### ASSIGNED TASK A
In the Data Pump article, what is the name of the default directory Oracle provides when none has been pre-created?
### ASSIGNED TASK B
Pick up the Data Pump article after its final sentence and carry on writing it.

### DOCUMENT EXCERPT
_ _ _

10G Data Pump Part 1 - Features and Benefits
Now that I've used Data Pump, I found out that the improvements go far beyond mere performance enhancements. In part 1 of this multi-part series on the Data Pump toolsets, I'll cover some of the new features and functionalities the utility provides. In upcoming blogs, we'll take a look at the data pump architecture and compare the toolset to its ancestors Export and Import.
I thought I would start the series off by providing you with a laundry list of benefits the new utility provides. This is only a partial set of features. If you would like to chime in with a few of your own or you have some helpful hints (or warnings) to provide, please feel free to respond with a comment.
The intent of this blog is to generate interest in the Data Pump utilities. In my next blog, I'll continue our discussion on Data Pump by providing you with a general overview of its architecture and finish the series by showing you how to use Data Pump. I'll provide a few examples and screen shots to enhance the learning process along the way.
Before we begin let's look at a very quick example of a Data Pump Export command line:
expdp foot/foot directory=export_dir dumpfile=expfull.dmp logfile=expfull.log full=y
"expdp" tells the operating system to run the Data Pump Export utility. The parameters that follow are used to control the job's execution. In our example, the account and password are both "foot", the file that will contain the output data is "expfull.dmp", the logfile is"expfull.log" , and a full database export will be performed.
Most of the parameters are simple, but a further explanation of the DIRECTORY parameter is in order. Because a Data Pump job is executed in the database, you must create a directory using a SQL statement on the database being accessed. If you don't pre-create the directory, Oracle provides a default directory called DATA_PUMP_DIR. That means that users are unable to fully qualify the output file and log file as they were able to do in the non Data Pump versions of Export and Import. You specify a fully qualified directory on the server when you create the new database directory object and then you must grant access to that directory. I'll show you examples of this in next week's blog.
The Oracle manual provides an entire listing of parameters that can be used as input to the Data Pump Export and Import utilities. I can choose to export a single table, an entire schema, parallelize the job's execution to name just a few of the options available. I can exclude objects, include only a set of objects and transfer data across the network directly from one database to another. Let's get started by looking at just a few of the benefits Data Pump provides.

_ _ _

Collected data
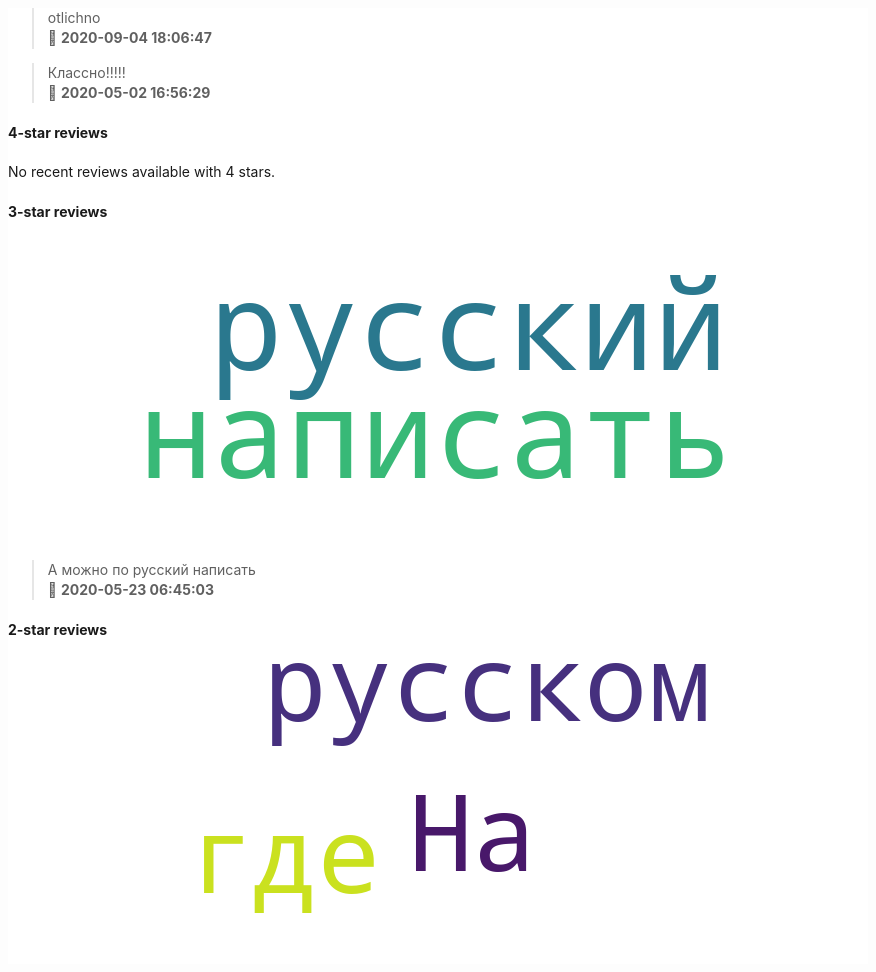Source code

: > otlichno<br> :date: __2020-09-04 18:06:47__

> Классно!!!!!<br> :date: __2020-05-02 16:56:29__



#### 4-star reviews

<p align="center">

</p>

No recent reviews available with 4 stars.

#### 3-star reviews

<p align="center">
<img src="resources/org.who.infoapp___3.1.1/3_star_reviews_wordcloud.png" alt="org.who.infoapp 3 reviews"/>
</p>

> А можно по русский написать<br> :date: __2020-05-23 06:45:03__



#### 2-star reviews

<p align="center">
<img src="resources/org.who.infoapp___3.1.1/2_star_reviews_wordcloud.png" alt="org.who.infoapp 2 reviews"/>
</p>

_ _ _

### REPLY A
DATA_PUMP_DIR

### REPLY B
Performance
Benefits
Oracle documentation states that Data Pump's performance on data retrieval is
60% faster than Export and 15 to 20 times faster on data input than Import.
I have run some simple tests to roughly compare the performance of the older
versions of Export and Import to their Data Pump counterparts (also called Export
and Import) and have found the claims to be pretty close. But like all claims
"your performance may vary - as mine did." I will say that Data Pump
is very fast compared to its ancestors. To keep the discussion from getting
confusing, I'll refer to the 10G Versions of Export and Import as Data Pump
Export and Data Pump Import.
Oracle documentation states that the following factors contribute to the performance improvements:
-
Parallelism
- Multiple worker processes are able to perform inter-table and inter-partition
work in parallel. This allows administrators to load and unload database tables
using parallel processing. Data Pump Import takes advantage of parallelism
to build indexes and load package bodies.
The most beneficial aspect of Data Pump's parallel processing feature is that it is dynamic. Administrators are able to attach (connect) to a Data Pump job that is currently executing and dynamically alter the number of parallel processes it uses. I'll show you how to dynamically activate parallelism in the demo at the end of this blog.
- DBAs that ran
Export and Import remotely (not logged on to the target server) were required
to transfer data to their local machines. Data pump Export reads and writes
files directly to the server and does not require any data movement over the
network to the client machine. Data Pump jobs are scheduled and processed
within the database engine as opposed to being a separate client-side process.
- The format of
the Data Pump Export output files is very similar to the format of the data
stored in the Oracle tablespace datafiles. Sounds pretty logical to me. If
you want to transfer data from a table to a flat file and back into another
table, it makes sense to keep the format of the output datafile as close to
the format of a database datafile as possible.
Attaching and
Detaching
Because Data Pump runs in the database, you can detach the client from a Data
Pump job and reattach it at any time to monitor and/or change execution parameters.
The reattach can be performed as often as required during the job's lifecycle.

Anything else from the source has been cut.